L’humilité est-elle suffisante dans l’écoute de l’autre?

À l’époque où je formais les futurs écoutants pour SOS Amitié, les personnes que je suivais étaient très préoccupées par l’humilité et la gratuité. Un mot n’apparaissait jamais : « amour ». L’humilité ne peut avoir de réalité que si la connaissance de sa propre valeur coexiste avec la reconnaissance pour soi de qui on est. L’humilité véritable est un chemin d’épanouissement à condition de s’accepter au juste niveau où nous place ce que l’on est. La fausse humilité se contente du rabaissement systématique de soi sous prétexte de modestie. Mais cette définition est insuffisante car beaucoup en restent là et en tirent un diktat qui muselle l’autre – »Je suis donc tu te tais ». L’interlocuteur est ainsi sommé d’aller dans le sens de celui qui s’affirme ou de se taire. Il n’y a plus d’échange possible, plus de regard critique admissible. La relation se bloque parce qu’à sens unique.

L‘humilité sans amour n’existe pas. Encore faut-il qu’il soit large et ouvert : amour de soi, amour de l’autre, amour de ce qui est autre en soi. Et lorsque je parle d’amour, je parle de l’accueil : accueil de soi, accueil de l’autre, accueil de l’autre en soi dans les surprises permanentes qui surviennent. Il n’y a pas d’humilité sans amour et sans accueil de l’inconnu, du connu toujours partiellement inconnu et à redécouvrir sans cesse. Il n’y a pas d’amour sans humilité, sans acceptation des limites qui sont structure et colonne vertébrale, enveloppe et peau. La structure limite notre capacité de souplesse et d’adaptation (heureusement pour l’équilibre de ceux qui ont tendance à s’oublier !). L’enveloppe, en nous contenant, empêche que nous soyons partout à la fois, dans l’éparpillement ou l’émiettement.

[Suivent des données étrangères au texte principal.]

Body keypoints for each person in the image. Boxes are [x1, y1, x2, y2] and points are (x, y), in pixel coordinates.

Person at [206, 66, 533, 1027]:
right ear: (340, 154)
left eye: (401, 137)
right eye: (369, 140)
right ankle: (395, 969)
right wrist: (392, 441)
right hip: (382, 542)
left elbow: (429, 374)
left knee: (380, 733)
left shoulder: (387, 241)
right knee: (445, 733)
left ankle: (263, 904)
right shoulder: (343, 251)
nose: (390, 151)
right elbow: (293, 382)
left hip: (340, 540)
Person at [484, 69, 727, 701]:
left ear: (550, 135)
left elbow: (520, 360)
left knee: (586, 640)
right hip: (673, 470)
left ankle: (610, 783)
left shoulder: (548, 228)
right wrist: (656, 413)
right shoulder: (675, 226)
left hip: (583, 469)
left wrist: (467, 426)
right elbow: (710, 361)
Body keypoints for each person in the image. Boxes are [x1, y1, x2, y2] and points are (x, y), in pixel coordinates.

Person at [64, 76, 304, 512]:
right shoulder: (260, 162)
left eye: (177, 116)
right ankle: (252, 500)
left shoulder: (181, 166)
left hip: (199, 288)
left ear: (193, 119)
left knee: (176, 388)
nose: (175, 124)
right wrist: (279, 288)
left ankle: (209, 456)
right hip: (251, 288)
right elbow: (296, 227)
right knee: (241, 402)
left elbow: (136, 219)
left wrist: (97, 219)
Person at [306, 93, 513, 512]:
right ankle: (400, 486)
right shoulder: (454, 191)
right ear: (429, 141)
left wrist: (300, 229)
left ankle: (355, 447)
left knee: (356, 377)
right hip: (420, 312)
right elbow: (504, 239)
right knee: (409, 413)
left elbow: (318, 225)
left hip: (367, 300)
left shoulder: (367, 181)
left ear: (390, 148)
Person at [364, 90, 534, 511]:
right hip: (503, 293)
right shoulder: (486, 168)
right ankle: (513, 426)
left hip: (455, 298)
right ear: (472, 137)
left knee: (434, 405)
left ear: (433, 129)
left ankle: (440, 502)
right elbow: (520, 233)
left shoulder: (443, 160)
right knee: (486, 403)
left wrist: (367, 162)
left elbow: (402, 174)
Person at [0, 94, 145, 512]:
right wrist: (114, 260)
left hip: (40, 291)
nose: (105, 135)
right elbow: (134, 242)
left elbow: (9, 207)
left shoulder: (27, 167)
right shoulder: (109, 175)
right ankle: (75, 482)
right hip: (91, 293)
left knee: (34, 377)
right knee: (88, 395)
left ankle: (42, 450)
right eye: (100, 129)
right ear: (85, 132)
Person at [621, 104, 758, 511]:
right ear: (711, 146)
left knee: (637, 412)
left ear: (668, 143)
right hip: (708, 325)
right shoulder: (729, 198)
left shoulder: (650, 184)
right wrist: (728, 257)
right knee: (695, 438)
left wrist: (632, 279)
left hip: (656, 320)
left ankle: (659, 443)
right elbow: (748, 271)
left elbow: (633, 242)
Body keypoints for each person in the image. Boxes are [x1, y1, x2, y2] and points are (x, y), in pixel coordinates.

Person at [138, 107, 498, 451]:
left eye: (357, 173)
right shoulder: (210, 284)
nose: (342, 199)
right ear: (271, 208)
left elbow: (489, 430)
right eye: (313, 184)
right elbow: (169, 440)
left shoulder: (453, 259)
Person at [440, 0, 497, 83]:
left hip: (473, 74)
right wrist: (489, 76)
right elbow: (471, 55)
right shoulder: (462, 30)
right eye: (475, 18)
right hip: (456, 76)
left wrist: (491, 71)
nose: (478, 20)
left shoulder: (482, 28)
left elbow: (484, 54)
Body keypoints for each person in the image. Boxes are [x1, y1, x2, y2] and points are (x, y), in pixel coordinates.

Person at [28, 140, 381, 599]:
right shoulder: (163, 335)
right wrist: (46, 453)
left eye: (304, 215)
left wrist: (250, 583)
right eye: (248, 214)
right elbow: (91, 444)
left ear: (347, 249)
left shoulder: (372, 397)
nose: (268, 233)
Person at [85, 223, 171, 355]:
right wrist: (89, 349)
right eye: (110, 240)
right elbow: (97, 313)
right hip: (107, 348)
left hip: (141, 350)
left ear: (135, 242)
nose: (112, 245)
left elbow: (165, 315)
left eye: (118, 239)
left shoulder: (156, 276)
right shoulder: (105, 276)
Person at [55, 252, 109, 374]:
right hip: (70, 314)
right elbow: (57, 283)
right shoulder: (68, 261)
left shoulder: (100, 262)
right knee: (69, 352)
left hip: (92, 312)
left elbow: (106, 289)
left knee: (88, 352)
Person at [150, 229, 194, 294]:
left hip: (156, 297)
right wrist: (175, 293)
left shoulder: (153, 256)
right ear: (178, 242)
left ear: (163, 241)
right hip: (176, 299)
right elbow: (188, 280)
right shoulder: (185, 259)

Si nous acceptons les limites posées par structure et enveloppe, nous pourrons être dans la puissance –la capacité à pouvoir, à agir– et nous éviterons la toute-puissance et son pendant exact, la toute-impuissance. L’enveloppe oblige à canaliser ce qui vient, ce qui est là, ce qui émerge, à accepter qu’on ne peut tenir et contenir qu’un peu de tout ce qui cherche à attirer notre attention avec une égale urgence et un égal empressement. À partir du moment où l’enveloppes est une réalité incarnée pour soi, la nécessité du choix à tout moment s’impose car le contenant, par définition, est limité par sa capacité à contenir. Mais pour que le contenant ne devienne pas un alibi au refus de ce qui dérange, il doit être constamment en lien avec l’amour et l’humilité. L’être structure, l’enveloppe crée l’enracinement et l’incarnation ; le souffle surgi de l’élan vital fait le lien entre eux, les vivifie et les fait se vivifier mutuellement.